Thanks for your reply @scotston . If I combined lentils at a foot off the ground there'd be nothing going into the combine - were yours a tall crop? The thing I've found with lentils is they need to die down almost completely before I can harvest them, and then I have to have the header right on the floor to get them. I still lose loads under the header though, as they all grow back over the following month or so.
 

Al R

Member
Livestock Farmer
Location
West Wales
I don't think the sold much more than double figures in the UK.
I’ve seen a few for sale over the years BUT never looked at them, can’t remember if their auto reset or not. DD with a full armoury of herbicides can be hard enough let alone trying it organic, and for that matter, I’m out 😂
 

scotston

Member
Thanks for your reply @scotston . If I combined lentils at a foot off the ground there'd be nothing going into the combine - were yours a tall crop? The thing I've found with lentils is they need to die down almost completely before I can harvest them, and then I have to have the header right on the floor to get them. I still lose loads under the header though, as they all grow back over the following month or so.
Apologies. I did have the header flat on the floor with the autocontour working hard. They grew up to about a foot and then kinda of fell back down to 6" come harvest time. It was the fact that I couldn't see them at all because of the weeds, and rape that were a foot to two feet above. Not an enjoyable experience for the combine operator. Hoping the weeder will do us a shift this year.
 

scotston

Member
Sorry, what make of plough is this? would love to find a ecomat but seem to be like rocking horse shite.
Ovlac. The ecomat is now Europe only. There was a shallow version of an overum but typically none of the sales boys know or care about these things. Too much like hard work for them. Ovlac boy said they sell loads of these shallow ploughs in Europe for exactly my job, organic weed burying. But only 1 other in the UK. Maybe change now though.

> Tasks for this exercise:
(1) In the forum excerpt, what make of plough does scotston say he uses?
(2) Reproduce the forum excerpt's wording word for word, beginning at the words "Apologies. I did" and stopping after "shift this year.".

> Data extracts:

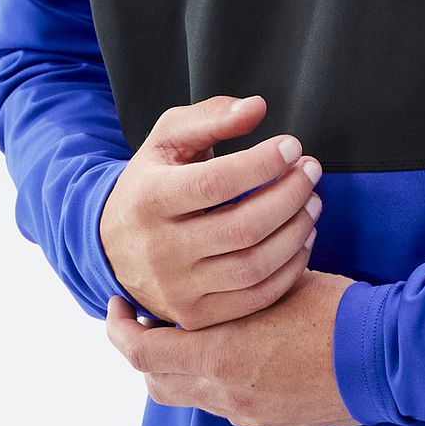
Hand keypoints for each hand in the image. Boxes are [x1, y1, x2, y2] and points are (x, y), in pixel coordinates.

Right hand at [100, 94, 322, 329]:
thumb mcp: (168, 139)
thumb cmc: (152, 181)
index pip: (215, 183)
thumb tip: (257, 109)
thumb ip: (211, 117)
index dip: (261, 164)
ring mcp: (177, 289)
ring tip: (313, 202)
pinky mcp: (195, 316)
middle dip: (289, 196)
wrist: (112, 244)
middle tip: (312, 172)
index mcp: (149, 199)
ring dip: (295, 232)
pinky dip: (289, 270)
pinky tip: (302, 239)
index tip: (292, 147)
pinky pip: (255, 299)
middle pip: (241, 228)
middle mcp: (159, 250)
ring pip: (252, 267)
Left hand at [105, 267, 361, 425]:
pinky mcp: (274, 424)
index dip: (119, 330)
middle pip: (157, 382)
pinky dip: (219, 383)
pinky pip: (228, 406)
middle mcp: (224, 392)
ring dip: (182, 369)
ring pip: (191, 397)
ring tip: (194, 337)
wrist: (386, 359)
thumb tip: (217, 268)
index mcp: (218, 355)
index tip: (118, 307)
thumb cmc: (336, 311)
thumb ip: (237, 287)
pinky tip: (242, 355)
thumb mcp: (279, 283)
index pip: (140, 352)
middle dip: (145, 352)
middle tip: (148, 322)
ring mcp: (249, 414)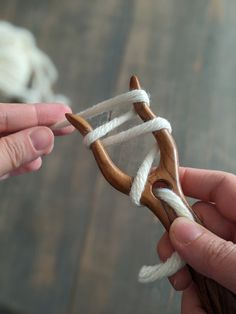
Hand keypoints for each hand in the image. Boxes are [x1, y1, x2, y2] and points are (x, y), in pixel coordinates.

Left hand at [0, 102, 72, 178]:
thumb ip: (14, 149)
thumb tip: (45, 136)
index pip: (7, 113)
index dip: (37, 112)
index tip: (64, 112)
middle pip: (9, 126)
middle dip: (36, 128)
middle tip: (64, 128)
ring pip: (6, 144)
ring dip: (30, 146)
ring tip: (49, 149)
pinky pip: (0, 161)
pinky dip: (16, 162)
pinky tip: (32, 164)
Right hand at [157, 167, 235, 312]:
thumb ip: (219, 252)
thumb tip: (179, 230)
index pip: (220, 187)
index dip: (189, 180)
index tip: (159, 186)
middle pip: (201, 222)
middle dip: (179, 240)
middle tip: (167, 257)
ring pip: (198, 255)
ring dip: (186, 275)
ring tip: (188, 295)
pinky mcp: (231, 280)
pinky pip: (206, 280)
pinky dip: (197, 295)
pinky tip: (199, 309)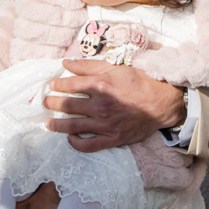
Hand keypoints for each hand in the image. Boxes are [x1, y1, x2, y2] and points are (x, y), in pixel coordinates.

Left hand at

> Task-by-task results:
(1) Ovlac.

(2)
Apologies. I did have the header flat on the floor with the autocontour working hard. They grew up to about a foot and then kinda of fell back down to 6" come harvest time. It was the fact that I couldn't see them at all because of the weeds, and rape that were a foot to two feet above. Not an enjoyable experience for the combine operator. Hoping the weeder will do us a shift this year.